他熟練地翻開菜單,手指在精美的頁面上輕點:“先來一份藍鰭金槍魚大腹刺身,肉質肥美,入口即化;再要一份北海道馬糞海膽,鮮甜無比;還有這個,新西蘭鰲蝦,蝦肉q彈,配上特制的醬料,堪稱一絕。”
說著,他又看向天然:“天然,你喜歡吃三文魚嗎?這里的三文魚都是當天從挪威空運過來的,非常新鮮。”
天然微微點頭,嘴角帶著一抹淡淡的笑意:“我都行,聽羅書記安排就好。”
羅澤凱笑著又點了幾份特色刺身,然后對服務員說:“再來一瓶獺祭50純米大吟釀清酒,搭配刺身再合適不過了。”
不一會兒,精致的刺身拼盤陸續上桌。
那藍鰭金槍魚大腹,色澤紅潤,紋理清晰,油脂豐富得如同云文石花紋一般;
北海道馬糞海膽,色澤橙黃,顆粒飽滿,散發著誘人的光澤;
新西蘭鰲蝦,蝦身晶瑩剔透,蝦肉緊實彈牙。
羅澤凱拿起筷子,夾起一片金槍魚大腹,輕輕蘸了蘸醬油和芥末,放入口中,閉上眼睛,一臉享受地咀嚼著:
“嗯……這口感,簡直絕了。你們也快嘗嘗。”
眾人紛紛動筷。
秦明夾起一只鰲蝦,熟練地剝去蝦殼,將鮮嫩的蝦肉放入口中,豎起大拇指:“這蝦太鮮美了。”

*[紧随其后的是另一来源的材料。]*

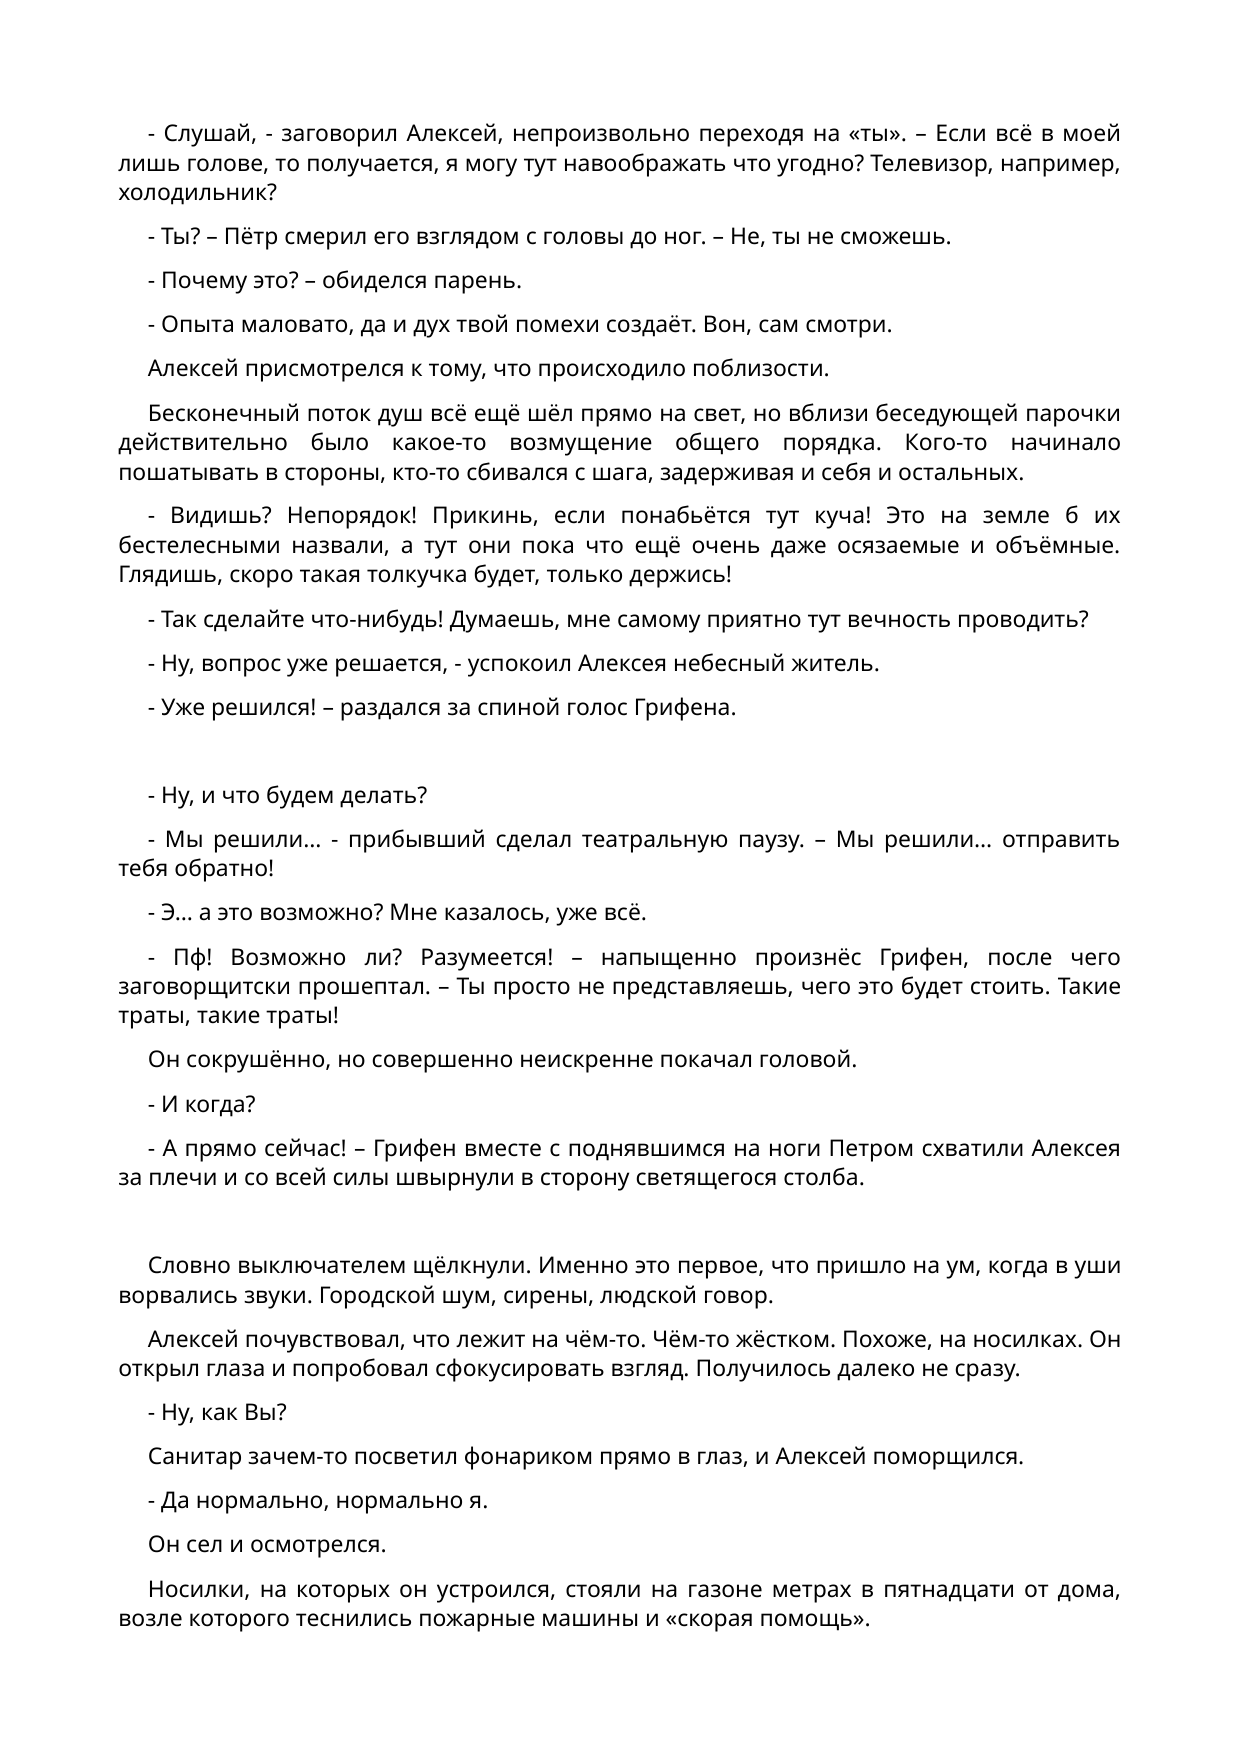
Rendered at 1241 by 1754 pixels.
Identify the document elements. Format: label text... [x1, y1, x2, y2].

text - Э… а это возможно? Мне казалось, уже всё. [118, 897, 1122, 927]
text Он сокрушённо, но совершенно неискренне покачал головой. [118, 1044, 1122, 1074]
text Алексей присмотрелся к тому, что происходило поблизости. [118, 353, 1122, 383]
text - Ну, как Вы? [118, 1397, 1122, 1427]
text - Слушай, - заговорил Алексей, непроизвольно переходя на «ты». – Если всё в моей лишь голове, то получается, я могу тут навоображать что угодно? Телевизор, например, холодильник? [118, 118, 1122, 207]
text Бесконечный поток душ всё ещё шёл прямо на свет, но вблизи беседующей парочки действительно было какое-то возмущение общего порядка. Кого-то начинало пошатывать в стороны, кто-то сбивался с шага, задерживая и себя и остальных. [118, 397, 1122, 486]
text - Ты? – Пётр смерил его взглядом с головы до ног. – Не, ты не сможешь. [118, 221, 1122, 251]
text - Мы решили… - прибывший сделал театральную паузу. – Мы решили… отправить тебя обратно! [118, 824, 1122, 883]
text - Уже решился! – раздался за спиной голос Грифена. [118, 692, 1122, 721]
text - Да нормально, нормально я. [118, 1485, 1122, 1515]
text Алексей почувствовал, что лежит на чём-то. Чём-то жёстком. Похоже, на носилках. Он открыл глаза и попробовал сфокусировать взгляд. Получилось далеко не сразу. [118, 1324, 1122, 1383]
text - Почему это? – обиделся парень. [118, 265, 1122, 295]
text Санитар зачем-то посветил фонариком прямо в глаз, и Алексей поморщился. [118, 1441, 1122, 1471]
text - Ну, вопрос уже решается, - успокоил Алексея небесный житель. [118, 647, 1122, 677]
text - Ну, и что будем делать? [118, 780, 1122, 809]
text - Опыта маловато, да и дух твой помехи создаёт. Вон, сам смотри. [118, 309, 1122, 339]
text - И когда? [118, 1088, 1122, 1118]
text - Пф! Возможно ли? Разумеется! – напыщенно произнёс Грифен, после чего заговорщитски прошептал. – Ты просто не представляешь, чего это будет стоить. Такие траты, такие траты! [118, 941, 1122, 1030]
text - Видишь? Непорядок! Прикинь, если понабьётся тут куча! Это на земле б их бестелесными назвали, а тут они пока что ещё очень даже осязаемые и объёмные. Глядишь, скоро такая толкучка будет, только держись! [118, 500, 1122, 589]
text Носилки, на которых он устроился, стояли на газоне метрах в пятнадцати от дома, возле которого теснились пожарные машины и «скорая помощь». [118, 1573, 1122, 1632]
text - Так сделайте что-нибудь! Думаешь, мне самому приятно тут вечность проводить? [118, 603, 1122, 633]
text Он сел и осмотрелся. [118, 1529, 1122, 1559]
text Словно выключателем щёлкнули. Именно это первое, что пришло на ум, когда в уши ворвались звуки. Городской шум, сирены, людской говор. [118, 1250, 1122, 1309]
text - А прямо сейчас! – Грифен вместе с поднявшимся на ноги Петром схватили Алексея за плечи и со всей силы швырнули в сторону светящегося столба. [118, 1132, 1122, 1191]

張咪也笑著附和:“是啊,這刺身比我之前吃過的都要好吃。”
天然小心翼翼地夾起一小塊海膽,放入口中,眼睛瞬間亮了起來:“確實很鮮甜,口感細膩,羅書記,謝謝你帶我們來這么好的地方。”
羅澤凱擺擺手,笑著說:“跟我還客氣什么,大家能聚在一起就是緣分,今天一定要吃好喝好。”
這時,服務員將清酒拿了過來,為眾人斟上。
羅澤凱端起酒杯,站起身來:“來,大家一起舉杯,感謝天然能抽出時間來幫忙,也希望我們今天的聚會能開開心心。”
眾人紛紛起身,舉杯相碰,清酒在燈光下閃爍著晶瑩的光芒。
不知不覺,時間已經過去了很久,桌上的刺身拼盤已經被吃得差不多了,清酒也喝了好幾瓶。
大家都有些微醺。
羅澤凱提議道:“我聽說這家店有藝伎演出,大家想看嗎?”
“當然想看!”秦明已經喝得滿臉通紅,十分興奮。
羅澤凱按了服務鈴。
不一會兒,包廂的推拉門被輕輕拉開,一陣幽香先飄了進來。
“打擾了。”一個柔媚的聲音響起。
眾人抬頭望去,只見一位穿著改良和服的藝伎站在門口。
與傳統藝伎不同,她的和服領口開得極低,露出大片雪白的肌膚。
“各位晚上好。”她的聲音如同蜜糖般甜膩,彎腰行禮時,領口下垂,露出了白如玉脂的春光。
包廂內的空氣仿佛凝固了一瞬。
藝伎緩緩走進來,步伐輕盈,每一步都帶著精心訓練過的韻律。
她的妝容精致到近乎妖冶,臉頰微紅,唇如點櫻,眉梢挑起一抹媚意,像是從浮世繪中走出的美人。
“今晚為大家獻上的是——‘雪夜物語’。”她輕聲說道,帶著一絲蠱惑人心的力量。
秦明精神一震,低聲對羅澤凱說:“她要跳日式脫衣舞。”
羅澤凱大為意外:“你怎么知道?”
“雪夜物語也叫斯托里普(strip),就是脫衣舞的意思,那種av里沒少說這句話。”秦明壓低聲音解釋。
羅澤凱有些汗顏。
那樣的av他也沒少看。
但這點上,他甘拜下風。
說話間,燈火驟然一暗,包廂里仿佛被一層濃稠的蜜色霧氣籠罩。
那霧氣愈發濃郁,似麝非麝,似蘭非蘭,纏繞在鼻尖,直往人骨子里鉆。
它不是花香,而是肌膚蒸騰出的暖意,是欲望醞釀前的前奏。